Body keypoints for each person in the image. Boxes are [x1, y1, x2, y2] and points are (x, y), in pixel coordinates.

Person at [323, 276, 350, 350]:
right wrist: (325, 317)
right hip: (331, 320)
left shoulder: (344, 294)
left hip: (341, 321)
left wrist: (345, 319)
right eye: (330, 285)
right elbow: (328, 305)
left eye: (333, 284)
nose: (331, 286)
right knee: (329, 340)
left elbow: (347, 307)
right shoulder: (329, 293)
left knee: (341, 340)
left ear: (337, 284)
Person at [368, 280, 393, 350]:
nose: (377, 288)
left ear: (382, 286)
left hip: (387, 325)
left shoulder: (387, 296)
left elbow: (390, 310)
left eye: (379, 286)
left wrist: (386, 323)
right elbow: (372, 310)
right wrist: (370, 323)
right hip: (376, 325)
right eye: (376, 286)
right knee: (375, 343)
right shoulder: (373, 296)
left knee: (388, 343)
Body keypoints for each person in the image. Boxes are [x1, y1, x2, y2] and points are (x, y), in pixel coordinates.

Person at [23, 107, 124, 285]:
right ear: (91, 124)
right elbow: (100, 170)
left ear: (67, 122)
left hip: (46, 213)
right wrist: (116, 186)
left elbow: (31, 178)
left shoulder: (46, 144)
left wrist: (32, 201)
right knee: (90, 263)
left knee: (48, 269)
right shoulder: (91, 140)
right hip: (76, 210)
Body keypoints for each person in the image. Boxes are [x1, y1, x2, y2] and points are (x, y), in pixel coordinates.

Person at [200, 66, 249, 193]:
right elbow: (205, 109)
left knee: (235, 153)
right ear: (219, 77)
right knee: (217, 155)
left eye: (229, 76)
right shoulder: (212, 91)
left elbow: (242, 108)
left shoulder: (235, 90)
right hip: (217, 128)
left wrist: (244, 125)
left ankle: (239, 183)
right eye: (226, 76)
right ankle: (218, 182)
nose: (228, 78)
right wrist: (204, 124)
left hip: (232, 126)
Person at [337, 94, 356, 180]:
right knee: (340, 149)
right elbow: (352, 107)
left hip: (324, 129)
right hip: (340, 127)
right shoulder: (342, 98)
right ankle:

-.-.-

_Problem requirements_.
A word-for-word transcription of the data above is required.

_Written solution_.
Body keypoints for each person in the image. Boxes are [x1, y1, x2, y2] and points are (x, y), in pixel coordinates.

Person at [323, 276, 350, 350]:
right wrist: (325, 317)
right hip: (331, 320)
left shoulder: (344, 294)
left hip: (341, 321)
left wrist: (345, 319)
right eye: (330, 285)
right elbow: (328, 305)
left eye: (333, 284)
nose: (331, 286)
right knee: (329, 340)
left elbow: (347, 307)
right shoulder: (329, 293)
left knee: (341, 340)
left ear: (337, 284)
Person at [368, 280, 393, 350]:
nose: (377, 288)
left ear: (382, 286)
left hip: (387, 325)
left shoulder: (387, 296)
left elbow: (390, 310)
left eye: (379, 286)
left wrist: (386, 323)
right elbow: (372, 310)
right wrist: (370, 323)
right hip: (376, 325)
right eye: (376, 286)
right knee: (375, 343)
right shoulder: (373, 296)
left knee: (388, 343)
Body keypoints for each person in the image. Boxes are [x1, y1, x2, y2] and points are (x, y), in pixel coordinates.

Person at [23, 107, 124, 285]:
right ear: (91, 124)
right elbow: (100, 170)
left ear: (67, 122)
left hip: (46, 213)
right wrist: (116, 186)
left elbow: (31, 178)
left shoulder: (46, 144)
left wrist: (32, 201)
right knee: (90, 263)
left knee: (48, 269)
right shoulder: (91, 140)
right hip: (76, 210)
Body keypoints for each person in the image. Boxes are [x1, y1, x2, y2] and points are (x, y), in pixel coordinates.

Person at [200, 66, 249, 193]:
right elbow: (205, 109)
left knee: (235, 153)
right ear: (219, 77)
right knee: (217, 155)
left eye: (229, 76)
right shoulder: (212, 91)
left elbow: (242, 108)
left shoulder: (235, 90)
right hip: (217, 128)
left wrist: (244, 125)
left ankle: (239, 183)
right eye: (226, 76)
right ankle: (218, 182)
nose: (228, 78)
right wrist: (204, 124)
left hip: (232, 126)
Person at [337, 94, 356, 180]:
right knee: (340, 149)
right elbow: (352, 107)
left hip: (324, 129)
right hip: (340, 127)
right shoulder: (342, 98)
right ankle:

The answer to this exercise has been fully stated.